Source —
━━━━━━
Belgium Returns to Ethnic Profiling, Raids, and Roundups

09 January 2020

By Jonathan Lee

In May 2019, the Belgian police carried out the country’s largest police raid in over twenty years. The raid targeted Romani communities living on permanent and halting sites all over the country. In the press, the police justified the large-scale operation (codenamed “Strike”1) as part of an investigation into a used car scam being carried out over the internet. However, only a tiny number of those who were targeted had anything to do with the case. Many more had their homes, vehicles, possessions, and even money confiscated because of their ethnicity and their place of residence.

Early in the morning on May 7th, Romani and Traveller families throughout Belgium awoke to the sound of police officers banging fists on their trailer doors as 1,200 police officers simultaneously raided 19 sites around the country. Officers with weapons in their hands grouped together those who were not being arrested - mostly women, children, and the elderly - in the centre of the camps, where they remained until the end of the operation (in some cases 6pm). Nobody was allowed to return to the caravans, even under watch, to retrieve any of their property. No shelter, food, or water was provided to them.

Testimony from witnesses at the raids indicate that some local police officers, who knew the people personally, were embarrassed at their role in the operation. One was quoted saying to a resident “you are paying for what others have done.” Others were not so well behaved, laying down on people’s beds in their caravans, and eating food they found in their cupboards. In scenes which would be not out of place in a WWII film, they marched around, rounding up Romani men and yelling at people “your caravans no longer belong to you, now they belong to the Judge…look at your loved ones, you might never see them again.”

On one of the sites they cut the municipal water supply off completely, and disabled the water meter. Reports from field visits following the incident, including by a doctor, found multiple cases of post-traumatic stress tied to the police actions affecting women and children who were harassed by police officers. Two different families have said that their children did not go back to school for a week after having experienced the raid.

More than 200 people were taken into custody according to witness reports. Their belongings, and those of their friends and families, were seized including money, jewellery, cars, caravans, and other personal items. In the following days and weeks license plates for their vehicles were de-registered, bank accounts of innocent people were frozen, and the requisitioned vehicles were sold-off by the police. Further punitive actions continued for months later against other Romani people who were not even present at the original raids.
━━━━━━
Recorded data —
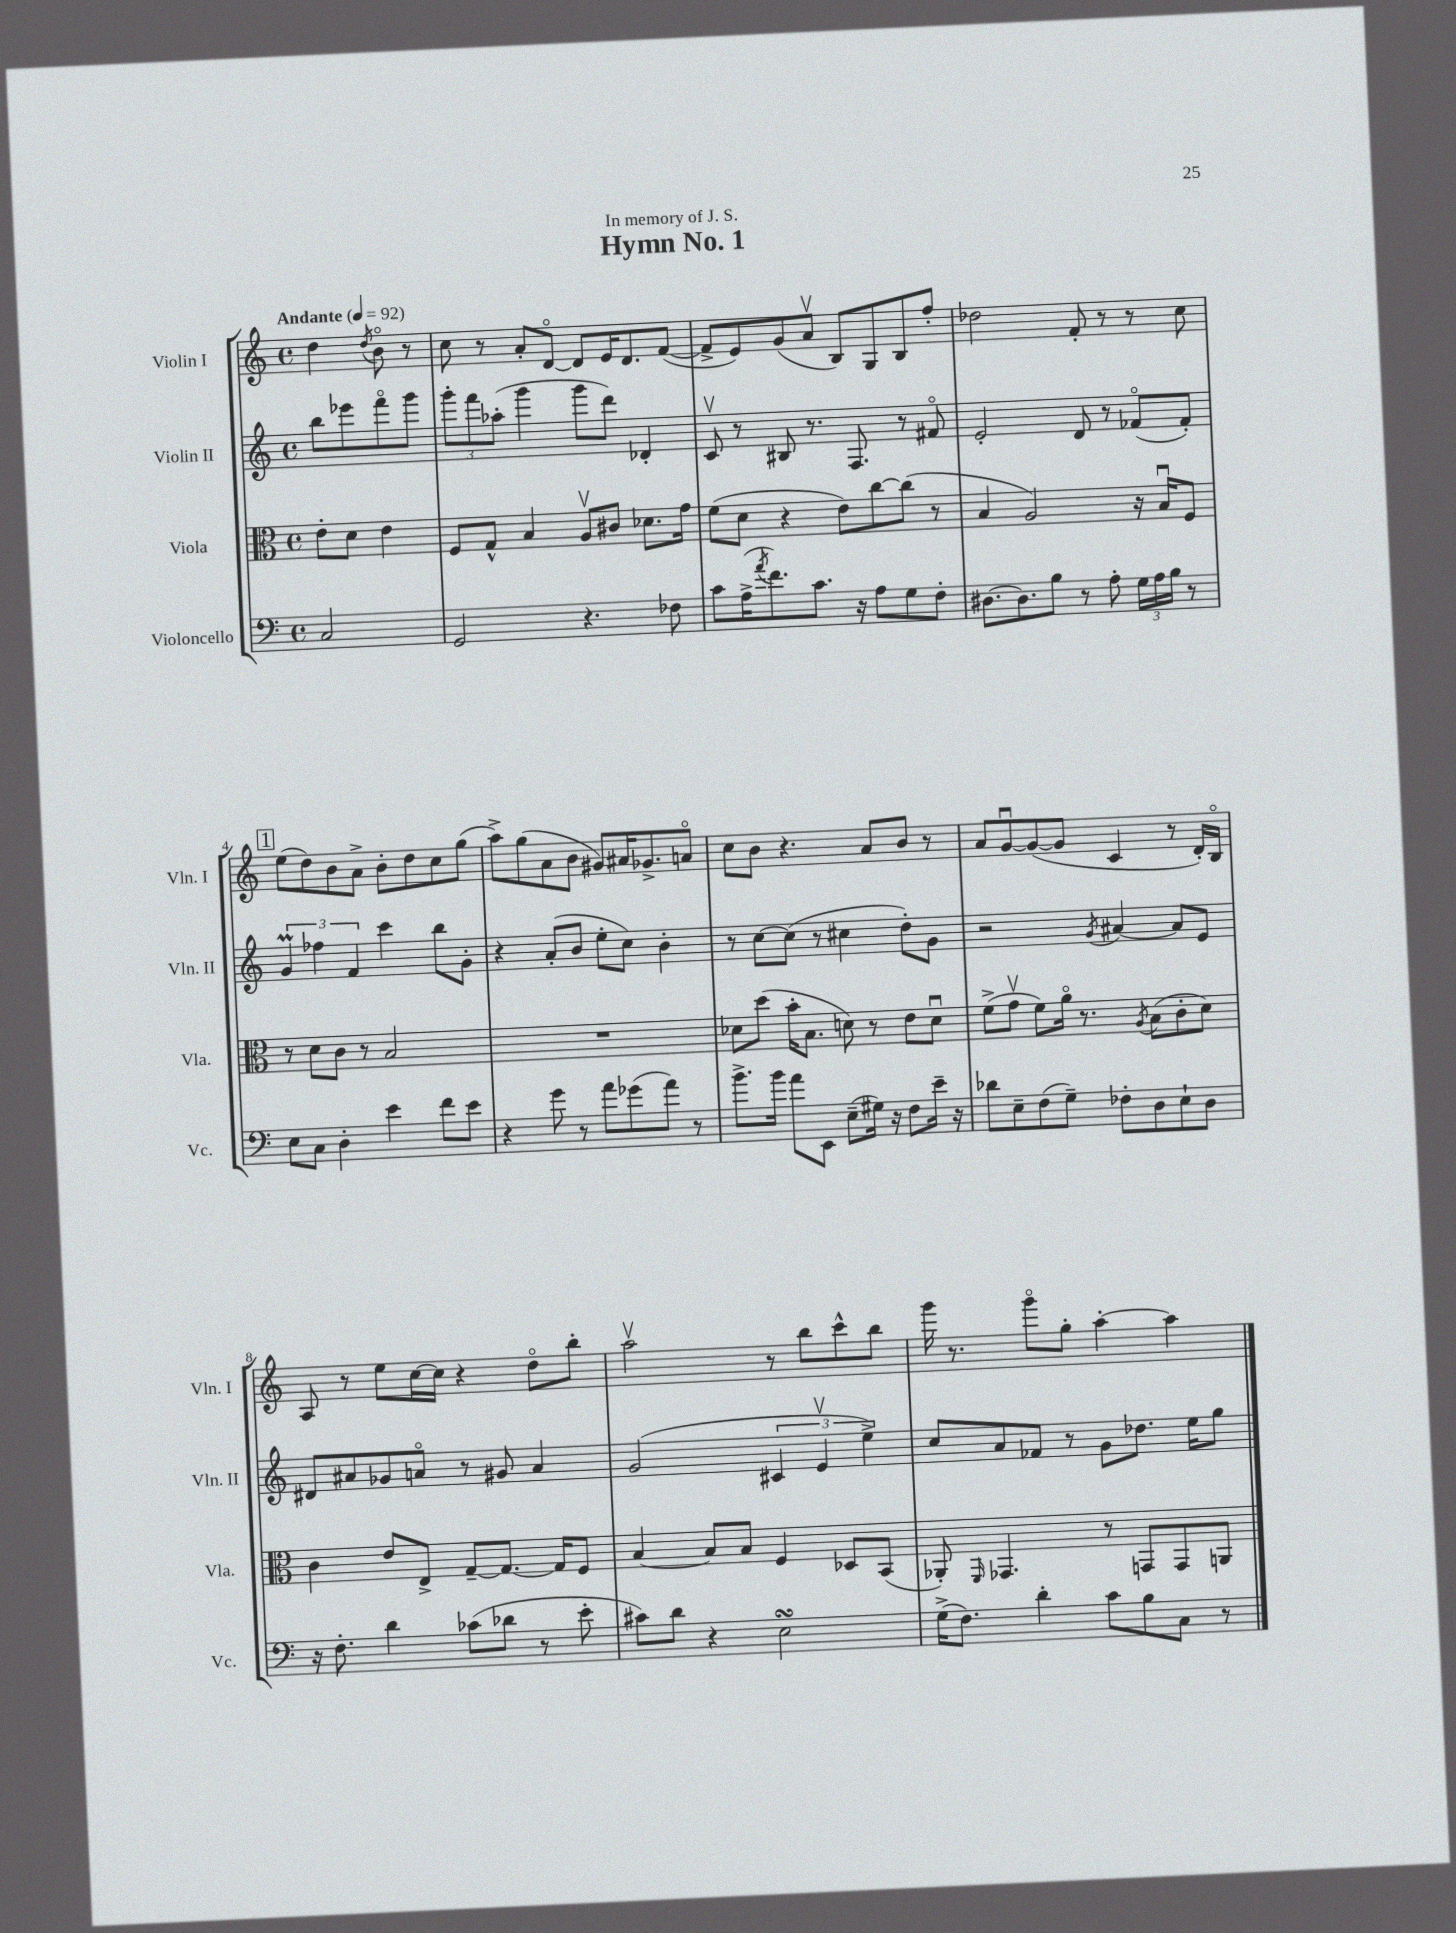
\header { title = "Hymn No. 1" dedication = "In memory of J. S." }
<<
\new StaffGroup <<
\new Staff = "s0" \with { instrumentName = "Violin I" shortInstrumentName = "Vln. I" } {
    \clef treble \key c \major \defaultTimeSignature \time 4/4 \partial 2 \tempo "Andante" 4 = 92
    d''4 \acciaccatura { d''8 } b'8\flageolet r8 |
    c''8 r8 a'8-. d'8~\flageolet d'8 e'16 d'8. f'8~( |
    f'8-> e'8) g'8( a'8\upbow b8) g8 b8 f''8-. |
    des''2 f'8-. r8 r8 c''8 |
    \mark \markup { \box "1" } e''8( d''8) b'8 a'8-> b'8-. d''8 c''8 g''8( |
    a''8->) g''8( a'8 b'8 gis'8) ais'16 ges'8.-> a'8\flageolet |
    c''8 b'8 r4. a'8 b'8 r8 |
    a'8 g'8~\downbow g'8~( g'8 c'4 r8 d'16-.) b16\flageolet |
    a8 r8 e''8 c''16~ c''16 r4 d''8\flageolet b''8-. |
    a''2\upbow r8 b''8 c'''8-^ b''8 |
    g'''16 r8. g'''8\flageolet g''8-. a''4~-. a''4 \bar "|." |
}
\new Staff = "s1" \with { instrumentName = "Violin II" shortInstrumentName = "Vln. II" } {
    \clef treble \key c \major \defaultTimeSignature \time 4/4 \partial 2
    b''8 ees'''8 f'''8\flageolet g'''8 |
    \tuplet 3/2 { g'''8-. f'''8 aes''8-.( } g'''4 g'''8 d'''8) des'4-. |
    c'8\upbow r8 bis8 r8. f8. r8 fis'8\flageolet |
    e'2-. d'8 r8 fes'8\flageolet( fes'8-.) |
    \mark \markup { \box "1" } \tuplet 3/2 { g'4\prall fes''4 f'4 } c'''4 b''8 g'8-. |
    r4 a'8-.( b'8 e''8-. c''8) b'4-. |
    r8 c''8~ c''8( r8 cis''4 d''8-.) g'8 |
    r2 \acciaccatura { g'8 } ais'4~ ais'8 e'8 |
    dis'8 ais'8 ges'8 a'8\flageolet r8 gis'8 a'4 |
    g'2( \tuplet 3/2 { cis'4 e'4\upbow e''4->) } |
    c''8 a'8 fes'8 r8 g'8 des''8. e''16 g''8 \bar "|." |
}
\new Staff = "s2" \with { instrumentName = "Viola" shortInstrumentName = "Vla." } {
    \clef alto \key c \major \defaultTimeSignature \time 4/4 \partial 2
    e'8-. d'8 e'4 |
    f8 g8-^ b4 a8\upbow cis'8 des'8. g'16 |
    f'8( d'8 r4 e'8) c''8~ c''8( r8 |
    b4 a2) r16 b16\downbow f8 |
    \mark \markup { \box "1" } r8 d'8 c'8 r8 b2 |
    R1 |
    des'8 d''8( b'16-. b8. d'8) r8 e'8 d'8\downbow |
    f'8->( g'8\upbow f'8) a'16\flageolet r8. \acciaccatura { a8 } b8( c'8-. d'8) |
    c'4 e'8 e8-> g8~-- g8.~ g16 f8 |
    b4~ b8 b8 f4 des8 b,8( |
    aes,8-.) \grace { f,16 } ges,4. r8 g,8 g,8 a,8 \bar "|." |
}
\new Staff = "s3" \with { instrumentName = "Violoncello" shortInstrumentName = "Vc." } {
    \clef bass \key c \major \defaultTimeSignature \time 4/4 \partial 2
    c2 |
    g,2 r4. fes8 |
    c'8 a16->( \acciaccatura { a'8 } f'8.) c'8. r16 a8 g8 f8-. |
    dis8.~ dis8. b8 r8 a8-. \tuplet 3/2 { g16 a16 b16 } r8 |
    \mark \markup { \box "1" } e8 c8 d4-. e'4 f'8 e'8 |
    r4 g'8 r8 a'8 ges'8( a'8) r8 |
    b'8.-> b'16 a'8 e,8 e8--( gis16) r16 f8 e'16-- r16 |
    des'8 e8-- f8( g8--) fes8-. d8 e8-! d8 |
    r16 f8.-. d'4 ces'8( des'8 r8 e'8-. |
    cis'8) d'8 r4 e2\turn |
    g16->( f8.) d'4-. c'8 b8 c8 r8 \bar "|." |
}
>>
>>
━━━━━━
Problem description —
Answer the following about the article on the Belgian police raids:
1. How many police officers took part in the May 7th raids, and how many sites did they raid?
2. What did the police do to the water supply on one of the sites?
3. According to witness reports, how many people were taken into custody?

Written response —
1. 1,200 police officers raided 19 sites.
2. They cut off the municipal water supply completely and disabled the water meter.
3. More than 200 people.